In these situation you've got 2 choices.
1) You could launch your site on your new hosting without a secure certificate and as soon as it's launched and therefore running on it's correct domain, set up the SSL. In theory this should only be a few minutes but in those few minutes Google may tell your visitors that your site isn't secure. If you don't get much traffic then this probably really isn't a big deal as it's quite possible no one will even see the Google warning in those few minutes. But if you get a lot of traffic, then you might not like this approach as you don't want to give your visitors a bad impression, even if it is only briefly.

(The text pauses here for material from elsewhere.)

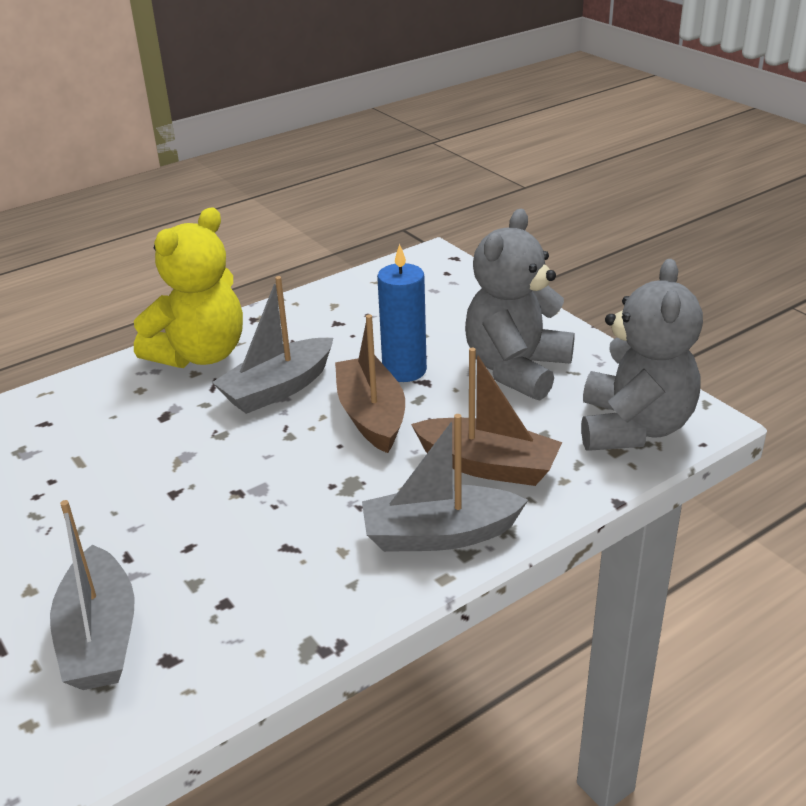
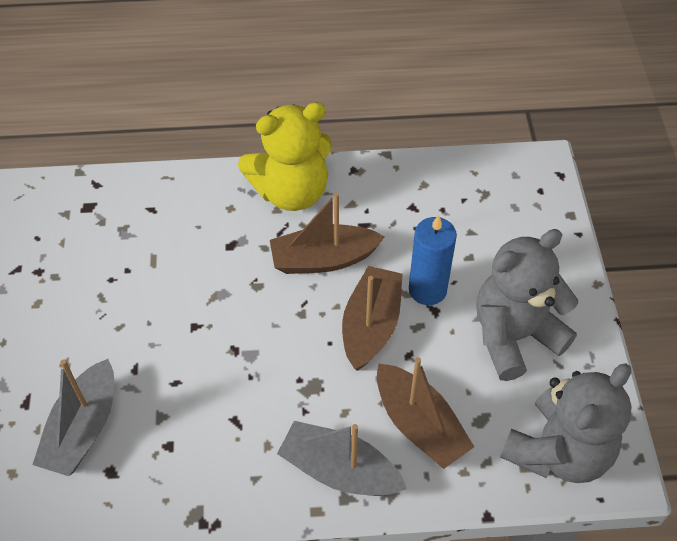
camera: 30 degrees right, 20 degrees up
grey boat [212,276,333,414] -> brown boat [270,192,385,274]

2) So instead you could buy and set up a SSL certificate that isn't from Let's Encrypt. This is the way we always had to do it before Let's Encrypt existed. These cost from around £30 to hundreds of pounds depending on the level of security you want, and can take a bit of setting up from your developer if they need to install it for you on the server and make it actually "work". For a big busy website, these costs are quite minimal in the grand scheme of things and it's an import step towards a smooth re-launch or server move. But for smaller sites, it's an unnceccessary expense. Of course if you do opt for this approach, you could just buy the cheapest certificate available and switch to Let's Encrypt once your site is live so you don't have annual certificate costs.
So there you go - just something to be aware of in advance of your re-launch and something to discuss with your web developer / client so you have a smooth plan in place that everyone is happy with.